At the moment the entire price tag comes to about $3.2 million, including the building itself, equipment, and inventory.  Sciarabba says that number changes every day, as prices and specifications change.  The biggest part is equipment and inventory.  Much of the inventory will come from a Associated Wholesalers, Inc. (AWI), which is a cooperative of small independent markets such as Suresave and Surefine stores.  Local produce will also be featured.

grocery_clearingdirtThe site, at the northernmost tip of Triphammer Road, is cleared and leveled to prepare for construction

The group is confident that they will meet sales projections, siting an AWI market study that showed the amount of money spent by people within three to five miles of the site, and predicted the new grocery store will capture 22% of that market, as well as a higher percent of people further out.  He is targeting a May opening to give the store a boost in the tourist season.  Sciarabba says that the group's projections show a very small profit in the first year, but with negative cash flow.

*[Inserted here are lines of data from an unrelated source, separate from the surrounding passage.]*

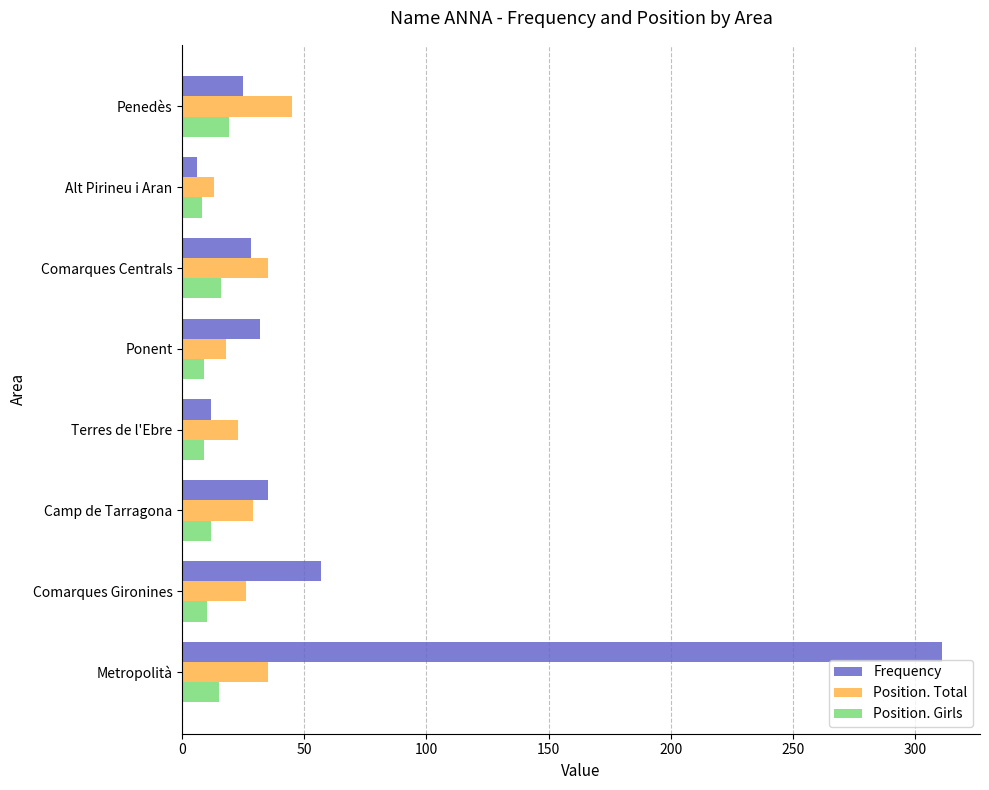

Rank the series by their average value, from lowest to highest.

Position. Girls, Position. Total, Frequency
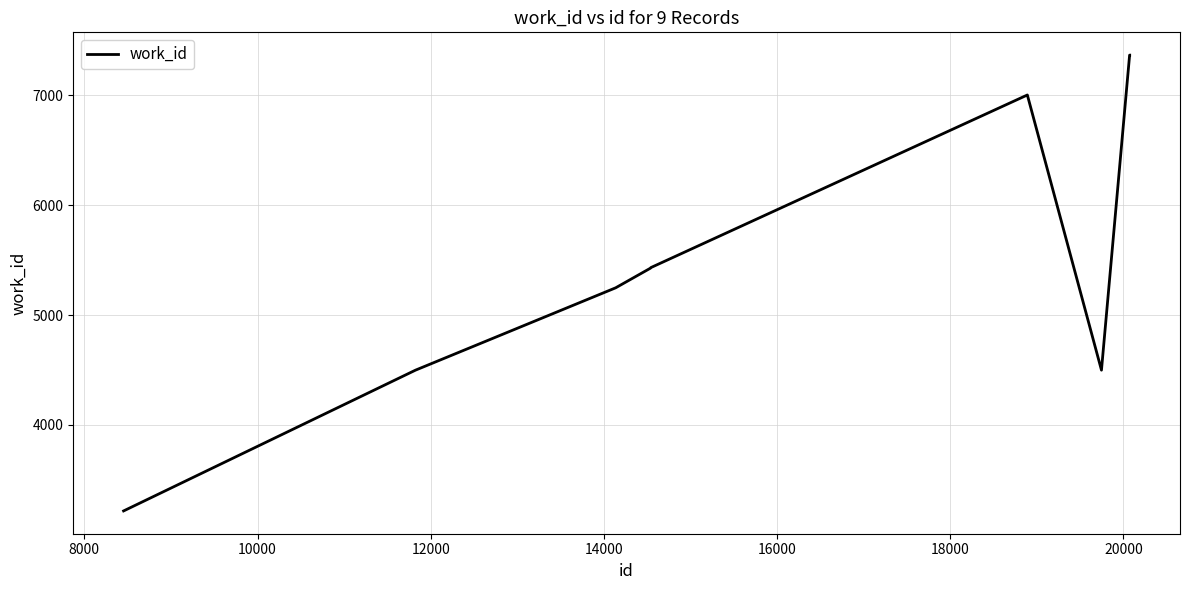

What is the maximum value shown in the chart?

7367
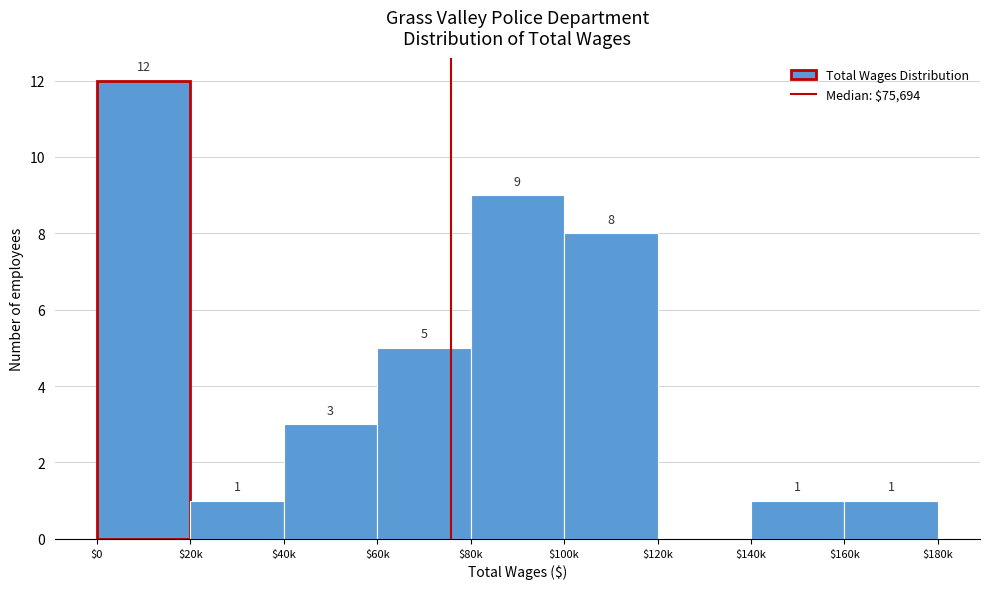

What is the maximum value shown in the chart?

12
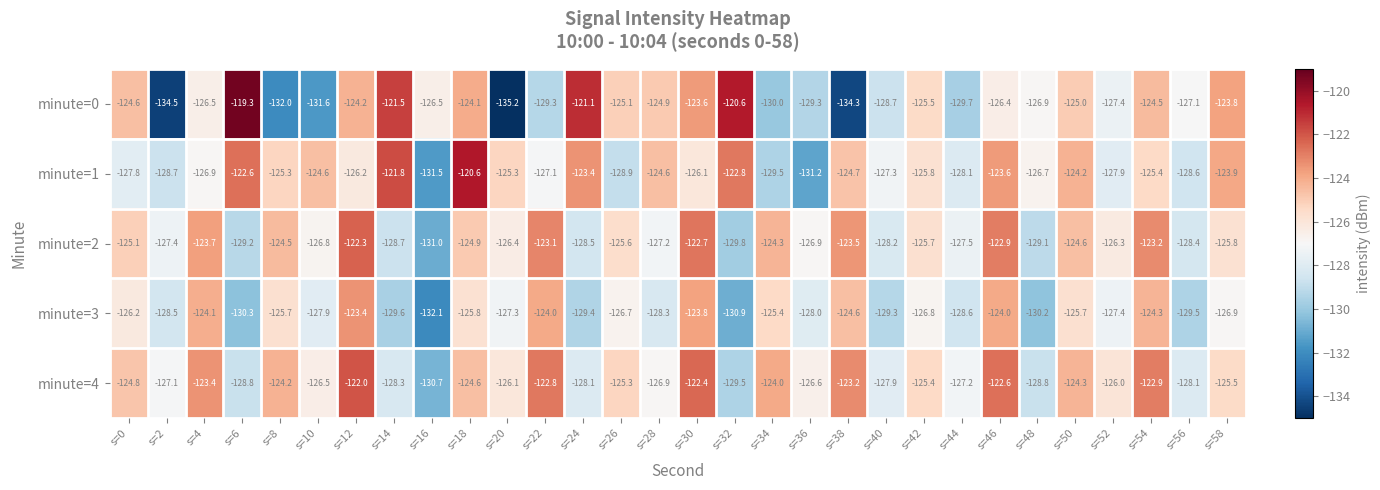

How many values in the minute=0 series exceed -126?

14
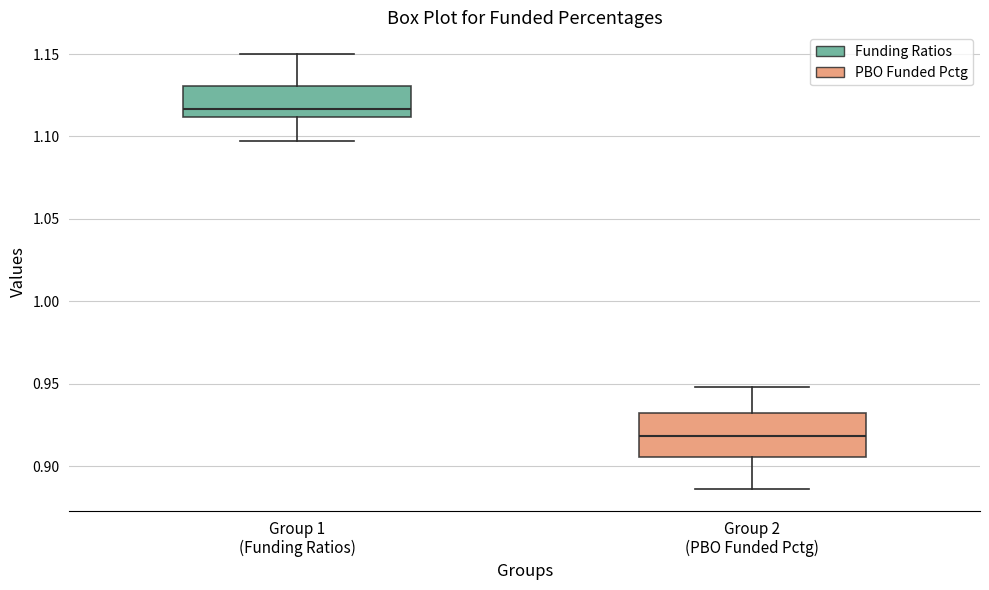

Reading left to right, read every box against the y-axis: the position of its median line, the range the box covers, and the ends of its whiskers. The values are not printed on the chart, so give them approximately, as read against the axis.

Group 1 (Funding Ratios): median 1.115, box 1.110 to 1.130, whiskers 1.095 to 1.150
Group 2 (PBO Funded Pctg): median 0.920, box 0.905 to 0.930, whiskers 0.885 to 0.950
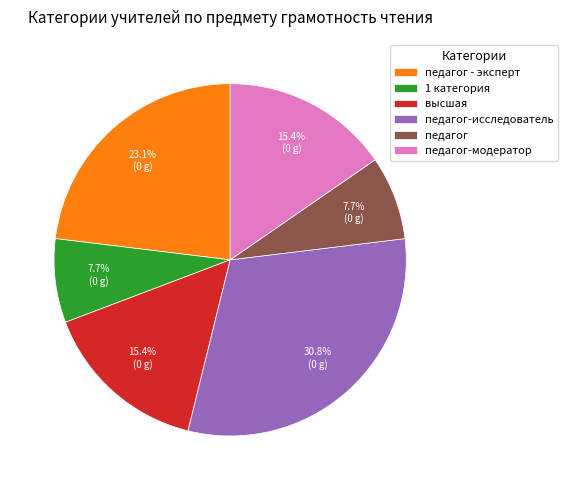

What is the ratio of the value at педагог - эксперт to the value at высшая?

1.5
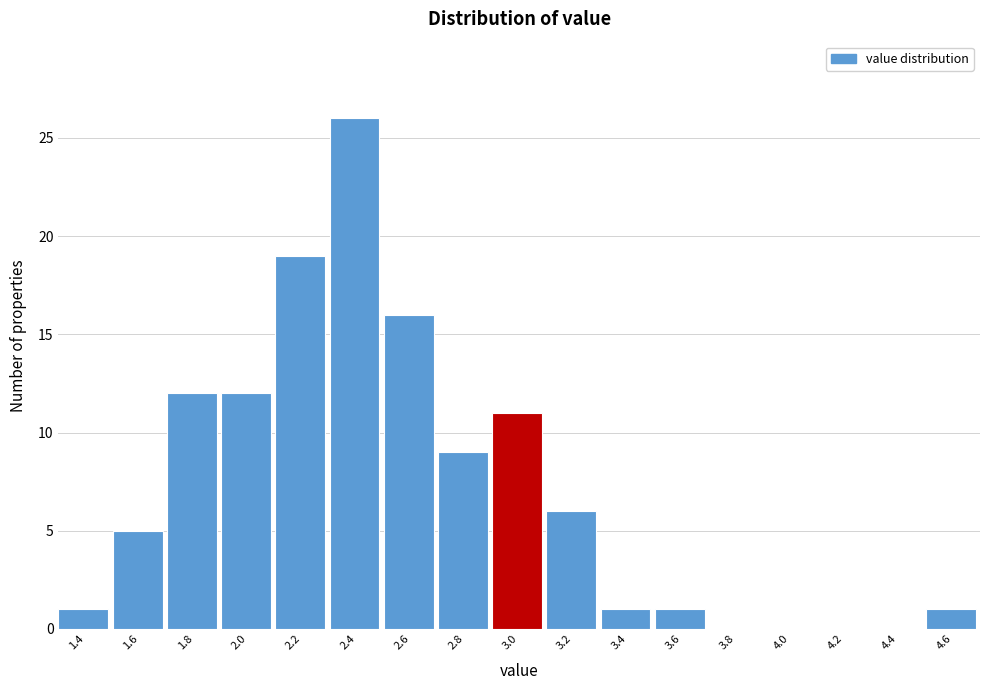

Reading left to right, list all the values displayed in this chart.

1.4=1	1.6=5	1.8=12	2.0=12	2.2=19	2.4=26	2.6=16	2.8=9	3.0=11	3.2=6	3.4=1	3.6=1	3.8=0	4.0=0	4.2=0	4.4=0	4.6=1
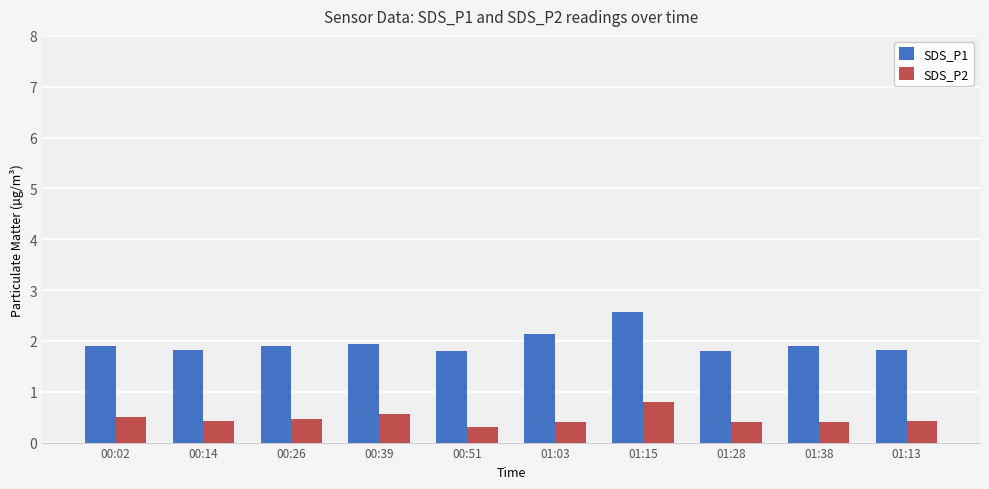

What is the difference between the maximum and minimum values in the SDS_P1 series?

0.8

In order to help put the market on a solid financial footing his group is asking the Tompkins County Industrial Development Agency (IDA) for a Payment In Lieu Of Taxes (PILOT) agreement, at least during the critical first years of operation.  PILOT agreements do not exempt businesses from paying property taxes, but set property values for a period of time to allow businesses to plan their finances with more stability.

While ventures such as this supermarket are new territory for PILOT agreements in Tompkins County, Sciarabba says that Tompkins County Area Development President Michael Stamm has been encouraging, and notes that another grocery store opening at the location of the former 3rd Street P&C is also applying for a PILOT.

"That's why we need to have the PILOT program from the County," he says.  "Now we're looking at projects at the IDA level, which have a major impact on the community where there's no competition.  So grocery stores make sense."

The group is also trying to leverage the supermarket's success by opening in May to take advantage of tourists, campers, and summer visitors, on top of the high traffic that has been attracted to the Peruville/Triphammer Roads corner with the opening of Crossroads Restaurant and the revamped Xtramart.  To that end, Sciarabba was at last Monday's Planning Board meeting to do what he can to get a building permit by December 1st.  Being able to break ground by that date is critical, he contends.

"We want to get the footers in the ground before the frost comes in.  This way we can work on the building in the winter time," he says.  "For us to open in September is not as good as opening in May.  In May you've got the summer months with campers and everybody else.  It gives us a good shot of business n the summer months."


The grocery store will measure 14,000 square feet, with 12,000 devoted to the retail space and the remaining 2,000 used for deliveries, food preparation rooms, and storage.  Sciarabba estimates that it has about 35% the space that the Lansing Tops has.  Parking lots on two sides will have spaces for 73 cars, and the entrance to the store will be at the corner between the two lots.  Customers will enter from Triphammer Road, while another driveway will facilitate delivery trucks entering on Town Barn Road.

The store will be a full service store that includes a deli, a bakery, a meat department, and a produce area.  It will also will offer prepared take-home meals.  A changeable sign is planned for the entrance to the store that Sciarabba says will be used to promote community and school events.

While Planning Board members raised questions about details, including traffic flow issues, and a request from Lansing Recreational Pathways Committee member Roger Hopkins to plan for safe pedestrian and non-motorized transportation access to the store, they seemed excited about the project as a whole, even scheduling a required public hearing during what would have been a 'work session' meeting to try to help meet Sciarabba's December 1st target.  That hearing is scheduled for October 25th at 7:20 pm in the Town Hall.  Meanwhile Sciarabba said he would work his way down the list of things that must be done in order to qualify for the building permit.

"I think this is the most exciting thing to come to town in a long, long time," said Planning Board chairman Lin Davidson.